** Assignment **
In the records that follow, how many lines contain the word "worn"? Give only that figure.

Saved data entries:
......

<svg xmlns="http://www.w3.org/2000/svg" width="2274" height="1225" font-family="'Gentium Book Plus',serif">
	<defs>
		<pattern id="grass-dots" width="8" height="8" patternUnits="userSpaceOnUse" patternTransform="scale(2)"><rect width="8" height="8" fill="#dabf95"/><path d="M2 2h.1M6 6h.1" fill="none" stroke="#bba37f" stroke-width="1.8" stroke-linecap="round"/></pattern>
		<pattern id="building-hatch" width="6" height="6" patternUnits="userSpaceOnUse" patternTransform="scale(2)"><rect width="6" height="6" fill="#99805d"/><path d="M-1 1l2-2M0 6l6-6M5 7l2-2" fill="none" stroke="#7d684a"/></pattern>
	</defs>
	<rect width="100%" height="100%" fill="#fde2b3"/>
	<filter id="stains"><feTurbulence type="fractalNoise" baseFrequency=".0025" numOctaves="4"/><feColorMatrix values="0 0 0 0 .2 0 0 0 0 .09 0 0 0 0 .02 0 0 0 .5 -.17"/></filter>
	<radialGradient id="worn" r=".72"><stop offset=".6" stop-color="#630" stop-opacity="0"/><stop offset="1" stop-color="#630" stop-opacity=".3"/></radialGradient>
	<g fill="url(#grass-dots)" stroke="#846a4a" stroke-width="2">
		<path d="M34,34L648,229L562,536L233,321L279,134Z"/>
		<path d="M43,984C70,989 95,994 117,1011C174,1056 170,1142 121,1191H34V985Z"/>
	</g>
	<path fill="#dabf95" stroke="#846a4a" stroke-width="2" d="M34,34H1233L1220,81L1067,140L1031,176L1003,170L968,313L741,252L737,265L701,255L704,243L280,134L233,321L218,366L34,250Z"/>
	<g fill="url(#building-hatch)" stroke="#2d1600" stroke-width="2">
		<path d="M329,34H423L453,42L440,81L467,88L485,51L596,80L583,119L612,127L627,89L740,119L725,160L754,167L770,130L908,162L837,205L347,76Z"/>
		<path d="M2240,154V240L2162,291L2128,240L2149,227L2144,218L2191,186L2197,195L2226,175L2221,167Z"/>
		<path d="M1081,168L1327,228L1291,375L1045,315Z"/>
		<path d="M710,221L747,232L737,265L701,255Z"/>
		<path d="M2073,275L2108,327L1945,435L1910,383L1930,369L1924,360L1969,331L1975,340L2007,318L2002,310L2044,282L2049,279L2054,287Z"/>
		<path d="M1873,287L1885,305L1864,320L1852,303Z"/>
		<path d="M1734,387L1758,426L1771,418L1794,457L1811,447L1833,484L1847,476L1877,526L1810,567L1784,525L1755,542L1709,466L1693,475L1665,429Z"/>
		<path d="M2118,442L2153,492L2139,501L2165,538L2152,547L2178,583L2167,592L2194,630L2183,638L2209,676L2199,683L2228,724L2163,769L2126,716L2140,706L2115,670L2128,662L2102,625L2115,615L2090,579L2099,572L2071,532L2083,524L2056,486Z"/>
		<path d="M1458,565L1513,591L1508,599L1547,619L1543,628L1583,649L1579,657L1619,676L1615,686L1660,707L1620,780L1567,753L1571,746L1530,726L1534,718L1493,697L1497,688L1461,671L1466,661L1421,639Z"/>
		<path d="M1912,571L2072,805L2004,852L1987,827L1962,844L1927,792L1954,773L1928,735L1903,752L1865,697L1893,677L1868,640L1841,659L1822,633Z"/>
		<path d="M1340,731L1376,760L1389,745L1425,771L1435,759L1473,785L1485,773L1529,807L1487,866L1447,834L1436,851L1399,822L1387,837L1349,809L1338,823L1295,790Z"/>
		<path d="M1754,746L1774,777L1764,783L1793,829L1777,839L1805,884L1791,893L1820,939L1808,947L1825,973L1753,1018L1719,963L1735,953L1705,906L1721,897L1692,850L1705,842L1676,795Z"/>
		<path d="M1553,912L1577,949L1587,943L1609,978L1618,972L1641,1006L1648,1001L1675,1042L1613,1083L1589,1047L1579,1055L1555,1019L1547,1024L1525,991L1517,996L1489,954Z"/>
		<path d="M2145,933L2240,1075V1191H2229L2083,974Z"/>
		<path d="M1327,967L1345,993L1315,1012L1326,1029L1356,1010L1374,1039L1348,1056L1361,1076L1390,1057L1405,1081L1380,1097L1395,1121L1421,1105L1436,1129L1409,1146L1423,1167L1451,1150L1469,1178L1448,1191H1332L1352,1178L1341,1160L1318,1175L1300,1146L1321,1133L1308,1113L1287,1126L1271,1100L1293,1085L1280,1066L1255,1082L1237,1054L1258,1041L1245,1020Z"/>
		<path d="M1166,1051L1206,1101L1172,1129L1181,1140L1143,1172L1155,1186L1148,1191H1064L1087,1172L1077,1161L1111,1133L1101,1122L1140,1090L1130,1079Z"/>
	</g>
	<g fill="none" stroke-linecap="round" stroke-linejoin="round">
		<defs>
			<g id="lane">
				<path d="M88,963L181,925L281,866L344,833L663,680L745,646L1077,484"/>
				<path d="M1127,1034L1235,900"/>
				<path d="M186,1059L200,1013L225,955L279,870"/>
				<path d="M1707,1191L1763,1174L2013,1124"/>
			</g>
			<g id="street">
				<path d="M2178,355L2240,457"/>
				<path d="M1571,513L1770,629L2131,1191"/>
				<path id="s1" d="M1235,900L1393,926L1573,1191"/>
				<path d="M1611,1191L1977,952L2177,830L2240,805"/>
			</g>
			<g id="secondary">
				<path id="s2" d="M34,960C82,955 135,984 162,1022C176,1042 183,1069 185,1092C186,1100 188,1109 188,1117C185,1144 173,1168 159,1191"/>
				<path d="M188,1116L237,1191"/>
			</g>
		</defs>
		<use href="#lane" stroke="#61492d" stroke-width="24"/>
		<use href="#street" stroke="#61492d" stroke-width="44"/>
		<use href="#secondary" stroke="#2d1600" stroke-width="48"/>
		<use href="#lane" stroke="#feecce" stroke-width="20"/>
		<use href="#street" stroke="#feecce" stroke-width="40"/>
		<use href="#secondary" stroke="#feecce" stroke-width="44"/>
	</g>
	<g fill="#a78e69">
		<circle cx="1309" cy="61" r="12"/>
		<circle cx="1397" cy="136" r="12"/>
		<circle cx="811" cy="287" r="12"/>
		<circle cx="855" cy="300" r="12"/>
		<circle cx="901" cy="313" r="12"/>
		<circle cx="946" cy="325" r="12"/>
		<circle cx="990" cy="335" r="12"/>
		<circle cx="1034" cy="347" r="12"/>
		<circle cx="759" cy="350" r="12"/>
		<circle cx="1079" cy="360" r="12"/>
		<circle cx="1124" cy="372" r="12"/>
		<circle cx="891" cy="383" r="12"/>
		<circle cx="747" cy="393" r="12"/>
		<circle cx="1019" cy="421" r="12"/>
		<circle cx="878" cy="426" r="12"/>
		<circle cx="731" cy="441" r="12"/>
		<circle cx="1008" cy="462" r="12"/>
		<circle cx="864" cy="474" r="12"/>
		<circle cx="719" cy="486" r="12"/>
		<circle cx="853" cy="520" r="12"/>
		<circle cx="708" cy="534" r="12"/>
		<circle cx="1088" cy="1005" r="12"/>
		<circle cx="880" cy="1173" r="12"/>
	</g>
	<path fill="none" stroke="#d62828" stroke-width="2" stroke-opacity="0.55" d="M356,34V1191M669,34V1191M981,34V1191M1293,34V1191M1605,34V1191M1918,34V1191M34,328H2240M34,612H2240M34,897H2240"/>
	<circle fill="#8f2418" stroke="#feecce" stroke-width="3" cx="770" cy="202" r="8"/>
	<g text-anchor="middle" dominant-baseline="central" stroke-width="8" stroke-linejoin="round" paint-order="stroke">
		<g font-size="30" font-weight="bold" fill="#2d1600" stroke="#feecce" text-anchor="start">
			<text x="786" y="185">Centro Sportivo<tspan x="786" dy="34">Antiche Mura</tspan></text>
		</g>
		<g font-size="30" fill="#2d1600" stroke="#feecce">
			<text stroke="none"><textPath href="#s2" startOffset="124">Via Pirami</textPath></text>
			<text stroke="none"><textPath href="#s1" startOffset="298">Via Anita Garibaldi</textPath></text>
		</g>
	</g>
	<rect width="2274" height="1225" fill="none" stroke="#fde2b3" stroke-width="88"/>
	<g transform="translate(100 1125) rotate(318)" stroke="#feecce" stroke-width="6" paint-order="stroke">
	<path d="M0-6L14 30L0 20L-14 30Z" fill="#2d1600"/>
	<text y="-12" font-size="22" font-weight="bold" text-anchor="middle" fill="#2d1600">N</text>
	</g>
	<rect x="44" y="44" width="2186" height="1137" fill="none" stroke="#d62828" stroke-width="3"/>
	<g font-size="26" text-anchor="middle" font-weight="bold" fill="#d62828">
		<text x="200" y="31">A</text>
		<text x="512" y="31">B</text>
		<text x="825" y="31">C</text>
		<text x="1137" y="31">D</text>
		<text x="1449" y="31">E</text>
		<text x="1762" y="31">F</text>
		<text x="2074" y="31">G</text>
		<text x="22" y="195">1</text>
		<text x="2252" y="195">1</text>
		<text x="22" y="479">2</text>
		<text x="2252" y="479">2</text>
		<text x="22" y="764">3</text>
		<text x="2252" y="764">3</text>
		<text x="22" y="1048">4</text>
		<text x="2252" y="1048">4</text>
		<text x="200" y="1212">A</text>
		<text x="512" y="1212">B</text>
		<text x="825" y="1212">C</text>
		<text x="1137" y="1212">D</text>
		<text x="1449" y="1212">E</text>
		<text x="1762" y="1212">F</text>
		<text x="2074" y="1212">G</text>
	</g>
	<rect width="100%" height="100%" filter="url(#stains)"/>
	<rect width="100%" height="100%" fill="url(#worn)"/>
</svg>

......

** Reply **
2